When monotony strikes a relationship and there’s a loss of respect and affection, it will lead to the dissolution of that relationship. The husband used to give her wife flower, used to kiss her and say the words I Love You. Now, he would just leave without saying anything, comes home anytime he wants. The wife doesn’t take shower anymore. She doesn’t wear her beautiful night gown anymore.
I read on facebook about how couples, after many years of marriage, think of their spouses. He compared them with the type of songs they sing. The text message runs this way: “On the day of their marriage, they sing: “Love divine and love excelling.” After ten years of marriage they sing: “Lord have mercy” After 20 years of marriage, their song is: “Take Oh Lord and receive.” After 30 years, they sing Elvis Presley’s “Please release me let me go”
So, what should be done is to work out couple’s problems and save their turbulent marriages as far as possible. When bitter conflicts crop up inflicting emotional wounds, it is important that the wound be treated with real sorrow, which goes with a resolve to reform; otherwise it leaves a permanent scar.
Sometimes there are valid reasons that make the Christian teaching on marriage difficult to swallow. But there is value in faithfulness that can overcome the difficulties of married life.

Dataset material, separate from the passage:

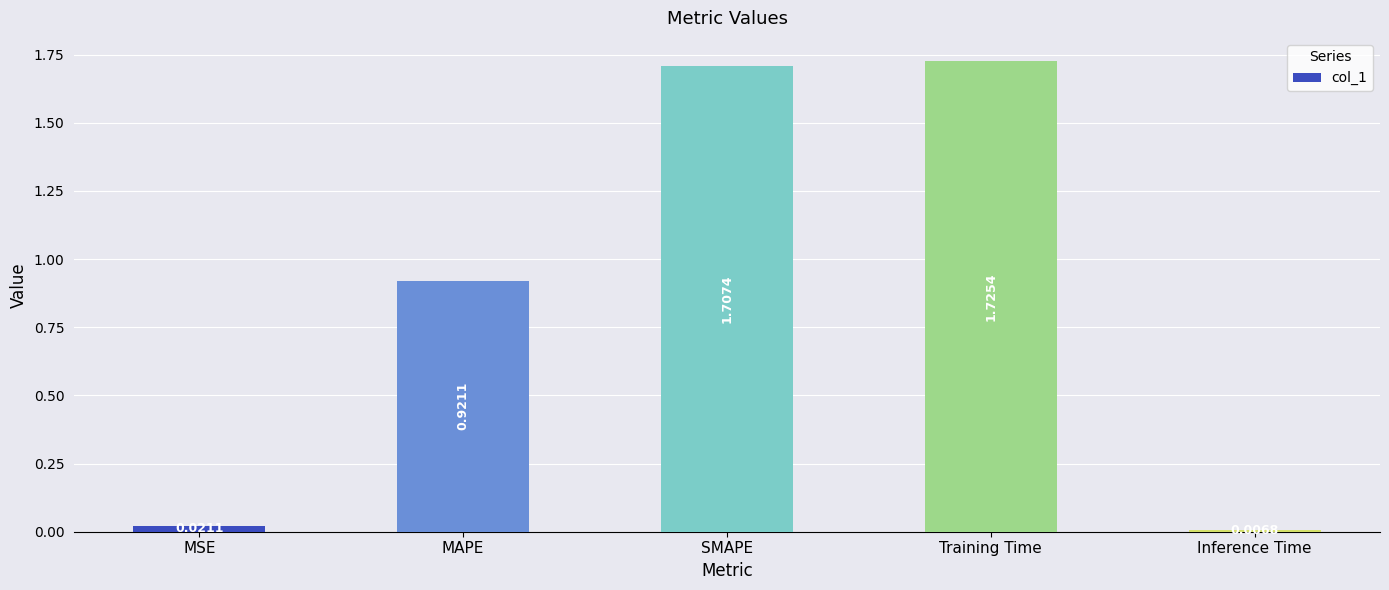

What is the sum of all values?

4.4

It would be huge joy and fulfillment to feel if, despite all the trials and difficulties, a couple persevere and see their children grow to become good parents someday.
Another recommendation that we should do is to frequent our coming to church together as a family. A study indicated that if couples attend Mass together each Sunday they have a sixty times greater chance of having a lasting marriage. And if they pray together every day – even just prayers before meals or kneeling down at the bedside at night, the marriage is practically unbreakable. The reason is obvious. Didn’t Jesus say in the gospel today, ‘married couples’ are no longer two but one flesh? Certainly he will bless you with joy of being together. In fact the first miracle he performed was for that young couple in Cana to save their wedding reception – and he wants to give you everything you need, each day, to have a beautiful married life. Therefore never forget to be with Jesus as couples every day.
The other recommendation I would like to share, is for the youth and young adults to be the light at home. I know fear will envelop you at times to even say a word to your parents, but if you sense that there is a problem at home, stand up and be a light by reminding the household to pray and stay together.
Today is acolyte recognition Sunday. The word acolyte means altar servers whose primary role is to light the altar candles and assists the priests and deacons at the altar. In tagalog, “Ako” means “I am” “AKO LIGHT” “I am light” Youth and young adults, be the light at home and show your good deeds to others so that God in heaven be glorified.
To all parents, learn from the story of a zipper who always unifies that which at times separates. Keep those pants zipped, don’t let it fall open otherwise you will fall into temptations. Amen.